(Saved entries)
# # # # # # #
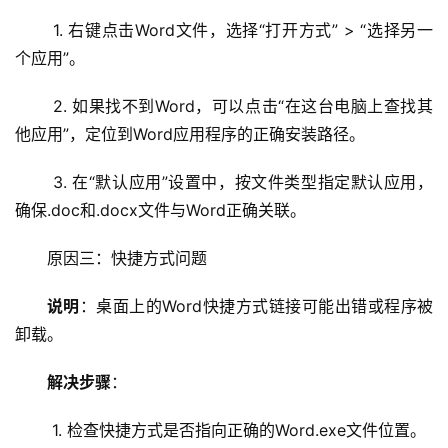
 1. 右键点击Word文件，选择“打开方式” > “选择另一
个应用”。
 2. 如果找不到Word，可以点击“在这台电脑上查找其
他应用”，定位到Word应用程序的正确安装路径。
首
 3. 在“默认应用”设置中，按文件类型指定默认应用，
页
确保.doc和.docx文件与Word正确关联。
云
原因三：快捷方式问题
服
务
说明
：桌面上的Word快捷方式链接可能出错或程序被
器
卸载。
解决步骤
：
虚
拟
 1. 检查快捷方式是否指向正确的Word.exe文件位置。
主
# # # # # # #
**WHAT IS REQUIRED**
Retype the data exactly as it stands, but keep the images out of your copy.

**PROBLEM SOLUTION**
 1. 右键点击Word文件，选择“打开方式” > “选择另一
个应用”。
 2. 如果找不到Word，可以点击“在这台电脑上查找其
他应用”，定位到Word应用程序的正确安装路径。
首
 3. 在“默认应用”设置中，按文件类型指定默认应用，
页
确保.doc和.docx文件与Word正确关联。
云
原因三：快捷方式问题
服
务
说明
：桌面上的Word快捷方式链接可能出错或程序被
器
卸载。
解决步骤
：
虚
拟
 1. 检查快捷方式是否指向正确的Word.exe文件位置。
主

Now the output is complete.